[Stored data entries]
----------------------------------------

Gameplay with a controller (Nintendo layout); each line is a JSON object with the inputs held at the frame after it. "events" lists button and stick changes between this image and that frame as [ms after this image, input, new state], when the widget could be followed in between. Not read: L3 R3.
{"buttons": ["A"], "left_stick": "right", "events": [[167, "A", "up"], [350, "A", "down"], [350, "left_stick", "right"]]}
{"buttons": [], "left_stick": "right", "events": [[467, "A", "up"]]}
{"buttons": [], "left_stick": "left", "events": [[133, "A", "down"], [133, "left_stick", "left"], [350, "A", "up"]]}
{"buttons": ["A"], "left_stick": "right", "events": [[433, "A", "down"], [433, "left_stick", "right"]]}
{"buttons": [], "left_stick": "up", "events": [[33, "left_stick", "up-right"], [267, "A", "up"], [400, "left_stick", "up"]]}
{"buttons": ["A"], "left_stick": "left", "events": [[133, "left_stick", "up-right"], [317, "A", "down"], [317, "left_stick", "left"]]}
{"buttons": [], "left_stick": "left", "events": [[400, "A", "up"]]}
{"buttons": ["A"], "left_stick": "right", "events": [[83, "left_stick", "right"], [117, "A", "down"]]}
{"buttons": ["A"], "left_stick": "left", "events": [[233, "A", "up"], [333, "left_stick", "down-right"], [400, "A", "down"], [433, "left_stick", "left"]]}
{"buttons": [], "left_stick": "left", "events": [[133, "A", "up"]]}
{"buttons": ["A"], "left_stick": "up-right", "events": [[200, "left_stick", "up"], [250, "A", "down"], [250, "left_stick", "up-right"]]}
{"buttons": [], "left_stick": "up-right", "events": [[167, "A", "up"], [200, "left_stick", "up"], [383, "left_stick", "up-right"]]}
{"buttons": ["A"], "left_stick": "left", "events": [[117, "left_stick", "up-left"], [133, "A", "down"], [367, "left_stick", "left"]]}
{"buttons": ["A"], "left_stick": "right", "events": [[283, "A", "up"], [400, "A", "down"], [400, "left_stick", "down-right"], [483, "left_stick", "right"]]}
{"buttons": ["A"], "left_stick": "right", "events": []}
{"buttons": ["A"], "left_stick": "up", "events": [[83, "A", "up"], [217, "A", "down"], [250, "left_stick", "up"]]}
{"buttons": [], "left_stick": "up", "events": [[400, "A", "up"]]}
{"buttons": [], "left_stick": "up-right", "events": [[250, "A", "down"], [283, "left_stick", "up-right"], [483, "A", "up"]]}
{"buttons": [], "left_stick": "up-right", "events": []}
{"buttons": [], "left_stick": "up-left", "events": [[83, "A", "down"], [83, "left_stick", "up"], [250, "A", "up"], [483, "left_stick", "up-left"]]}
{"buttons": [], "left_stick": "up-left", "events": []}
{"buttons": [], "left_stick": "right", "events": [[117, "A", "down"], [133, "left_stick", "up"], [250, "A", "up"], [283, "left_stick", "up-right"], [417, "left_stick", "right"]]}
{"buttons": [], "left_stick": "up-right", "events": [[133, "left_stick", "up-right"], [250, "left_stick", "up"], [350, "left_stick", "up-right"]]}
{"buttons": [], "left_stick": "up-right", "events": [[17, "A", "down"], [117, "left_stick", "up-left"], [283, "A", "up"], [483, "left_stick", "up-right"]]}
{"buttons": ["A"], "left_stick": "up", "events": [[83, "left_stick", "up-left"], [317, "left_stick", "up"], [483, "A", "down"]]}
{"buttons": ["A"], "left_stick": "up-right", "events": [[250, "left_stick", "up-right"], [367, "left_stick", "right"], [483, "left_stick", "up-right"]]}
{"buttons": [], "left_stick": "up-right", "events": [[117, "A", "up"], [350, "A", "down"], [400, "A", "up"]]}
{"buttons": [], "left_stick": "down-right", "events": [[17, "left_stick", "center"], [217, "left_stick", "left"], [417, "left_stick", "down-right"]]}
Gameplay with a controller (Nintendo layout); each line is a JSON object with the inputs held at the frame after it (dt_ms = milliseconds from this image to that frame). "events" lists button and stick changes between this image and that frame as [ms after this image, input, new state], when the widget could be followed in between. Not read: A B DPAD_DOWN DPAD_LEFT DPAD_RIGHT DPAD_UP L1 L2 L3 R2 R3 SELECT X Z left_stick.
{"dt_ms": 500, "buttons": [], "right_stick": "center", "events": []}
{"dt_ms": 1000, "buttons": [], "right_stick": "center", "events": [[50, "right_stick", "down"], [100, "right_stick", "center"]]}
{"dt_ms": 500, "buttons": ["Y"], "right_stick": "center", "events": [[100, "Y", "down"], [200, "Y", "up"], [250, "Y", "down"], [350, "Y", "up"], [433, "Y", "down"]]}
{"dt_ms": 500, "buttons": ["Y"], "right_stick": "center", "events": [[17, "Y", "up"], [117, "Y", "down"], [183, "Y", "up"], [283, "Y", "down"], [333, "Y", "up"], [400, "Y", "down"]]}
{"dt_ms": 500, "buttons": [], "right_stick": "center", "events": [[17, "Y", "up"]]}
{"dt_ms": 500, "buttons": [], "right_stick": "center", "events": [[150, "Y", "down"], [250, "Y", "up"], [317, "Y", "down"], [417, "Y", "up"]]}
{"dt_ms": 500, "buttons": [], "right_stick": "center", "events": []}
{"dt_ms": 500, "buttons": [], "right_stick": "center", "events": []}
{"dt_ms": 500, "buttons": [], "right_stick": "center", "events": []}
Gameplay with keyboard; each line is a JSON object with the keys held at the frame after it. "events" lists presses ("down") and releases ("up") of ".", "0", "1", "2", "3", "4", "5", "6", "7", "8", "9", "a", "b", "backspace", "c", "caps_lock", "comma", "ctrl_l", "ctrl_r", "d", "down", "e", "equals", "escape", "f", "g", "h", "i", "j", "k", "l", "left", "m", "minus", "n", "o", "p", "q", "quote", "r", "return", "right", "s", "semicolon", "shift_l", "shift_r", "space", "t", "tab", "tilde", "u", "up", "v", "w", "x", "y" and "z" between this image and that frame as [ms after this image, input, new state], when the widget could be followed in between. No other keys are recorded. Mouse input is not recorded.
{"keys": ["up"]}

----------------------------------------

• _What you should do_
Reply with the complete data above, every character as it stands.

• _Completed exercise_
Gameplay with a controller (Nintendo layout); each line is a JSON object with the inputs held at the frame after it. "events" lists button and stick changes between this image and that frame as [ms after this image, input, new state], when the widget could be followed in between. Not read: L3 R3.
{"buttons": ["A"], "left_stick": "right", "events": [[167, "A", "up"], [350, "A", "down"], [350, "left_stick", "right"]]}
{"buttons": [], "left_stick": "right", "events": [[467, "A", "up"]]}
{"buttons": [], "left_stick": "left", "events": [[133, "A", "down"], [133, "left_stick", "left"], [350, "A", "up"]]}
{"buttons": ["A"], "left_stick": "right", "events": [[433, "A", "down"], [433, "left_stick", "right"]]}
{"buttons": [], "left_stick": "up", "events": [[33, "left_stick", "up-right"], [267, "A", "up"], [400, "left_stick", "up"]]}
{"buttons": ["A"], "left_stick": "left", "events": [[133, "left_stick", "up-right"], [317, "A", "down"], [317, "left_stick", "left"]]}
{"buttons": [], "left_stick": "left", "events": [[400, "A", "up"]]}
{"buttons": ["A"], "left_stick": "right", "events": [[83, "left_stick", "right"], [117, "A", "down"]]}
{"buttons": ["A"], "left_stick": "left", "events": [[233, "A", "up"], [333, "left_stick", "down-right"], [400, "A", "down"], [433, "left_stick", "left"]]}
{"buttons": [], "left_stick": "left", "events": [[133, "A", "up"]]}
{"buttons": ["A"], "left_stick": "up-right", "events": [[200, "left_stick", "up"], [250, "A", "down"], [250, "left_stick", "up-right"]]}
{"buttons": [], "left_stick": "up-right", "events": [[167, "A", "up"], [200, "left_stick", "up"], [383, "left_stick", "up-right"]]}
{"buttons": ["A"], "left_stick": "left", "events": [[117, "left_stick", "up-left"], [133, "A", "down"], [367, "left_stick", "left"]]}
{"buttons": ["A"], "left_stick": "right", "events": [[283, "A", "up"], [400, "A", "down"], [400, "left_stick", "down-right"], [483, "left_stick", "right"]]}
{"buttons": ["A"], "left_stick": "right", "events": []}
{"buttons": ["A"], "left_stick": "up", "events": [[83, "A", "up"], [217, "A", "down"], [250, "left_stick", "up"]]}
{"buttons": [], "left_stick": "up", "events": [[400, "A", "up"]]}
{"buttons": [], "left_stick": "up-right", "events": [[250, "A", "down"], [283, "left_stick", "up-right"], [483, "A", "up"]]}
{"buttons": [], "left_stick": "up-right", "events": []}
{"buttons": [], "left_stick": "up-left", "events": [[83, "A", "down"], [83, "left_stick", "up"], [250, "A", "up"], [483, "left_stick", "up-left"]]}
{"buttons": [], "left_stick": "up-left", "events": []}
{"buttons": [], "left_stick": "right", "events": [[117, "A", "down"], [133, "left_stick", "up"], [250, "A", "up"], [283, "left_stick", "up-right"], [417, "left_stick", "right"]]}
{"buttons": [], "left_stick": "up-right", "events": [[133, "left_stick", "up-right"], [250, "left_stick", "up"], [350, "left_stick", "up-right"]]}
{"buttons": [], "left_stick": "up-right", "events": [[17, "A", "down"], [117, "left_stick", "up-left"], [283, "A", "up"], [483, "left_stick", "up-right"]]}
{"buttons": ["A"], "left_stick": "up", "events": [[83, "left_stick", "up-left"], [317, "left_stick", "up"], [483, "A", "down"]]}
{"buttons": ["A"], "left_stick": "up-right", "events": [[250, "left_stick", "up-right"], [367, "left_stick", "right"], [483, "left_stick", "up-right"]]}
{"buttons": [], "left_stick": "up-right", "events": [[117, "A", "up"], [350, "A", "down"], [400, "A", "up"]]}
{"buttons": [], "left_stick": "down-right", "events": [[17, "left_stick", "center"], [217, "left_stick", "left"], [417, "left_stick", "down-right"]]}
Gameplay with a controller (Nintendo layout); each line is a JSON object with the inputs held at the frame after it (dt_ms = milliseconds from this image to that frame). "events" lists button and stick changes between this image and that frame as [ms after this image, input, new state], when the widget could be followed in between. Not read: A B DPAD_DOWN DPAD_LEFT DPAD_RIGHT DPAD_UP L1 L2 L3 R2 R3 SELECT X Z left_stick.
{"dt_ms": 500, "buttons": [], "right_stick": "center", "events": []}
{"dt_ms": 1000, "buttons": [], "right_stick": "center", "events": [[50, "right_stick", "down"], [100, "right_stick", "center"]]}
{"dt_ms": 500, "buttons": ["Y"], "right_stick": "center", "events": [[100, "Y", "down"], [200, "Y", "up"], [250, "Y", "down"], [350, "Y", "up"], [433, "Y", "down"]]}
{"dt_ms": 500, "buttons": ["Y"], "right_stick": "center", "events": [[17, "Y", "up"], [117, "Y", "down"], [183, "Y", "up"], [283, "Y", "down"], [333, "Y", "up"], [400, "Y", "down"]]}
{"dt_ms": 500, "buttons": [], "right_stick": "center", "events": [[17, "Y", "up"]]}
{"dt_ms": 500, "buttons": [], "right_stick": "center", "events": [[150, "Y", "down"], [250, "Y", "up"], [317, "Y", "down"], [417, "Y", "up"]]}
{"dt_ms": 500, "buttons": [], "right_stick": "center", "events": []}
{"dt_ms": 500, "buttons": [], "right_stick": "center", "events": []}
{"dt_ms": 500, "buttons": [], "right_stick": "center", "events": []}
Gameplay with keyboard; each line is a JSON object with the keys held at the frame after it. "events" lists presses ("down") and releases ("up") of ".", "0", "1", "2", "3", "4", "5", "6", "7", "8", "9", "a", "b", "backspace", "c", "caps_lock", "comma", "ctrl_l", "ctrl_r", "d", "down", "e", "equals", "escape", "f", "g", "h", "i", "j", "k", "l", "left", "m", "minus", "n", "o", "p", "q", "quote", "r", "return", "right", "s", "semicolon", "shift_l", "shift_r", "space", "t", "tab", "tilde", "u", "up", "v", "w", "x", "y" and "z" between this image and that frame as [ms after this image, input, new state], when the widget could be followed in between. No other keys are recorded. Mouse input is not recorded.
{"keys": ["up"]}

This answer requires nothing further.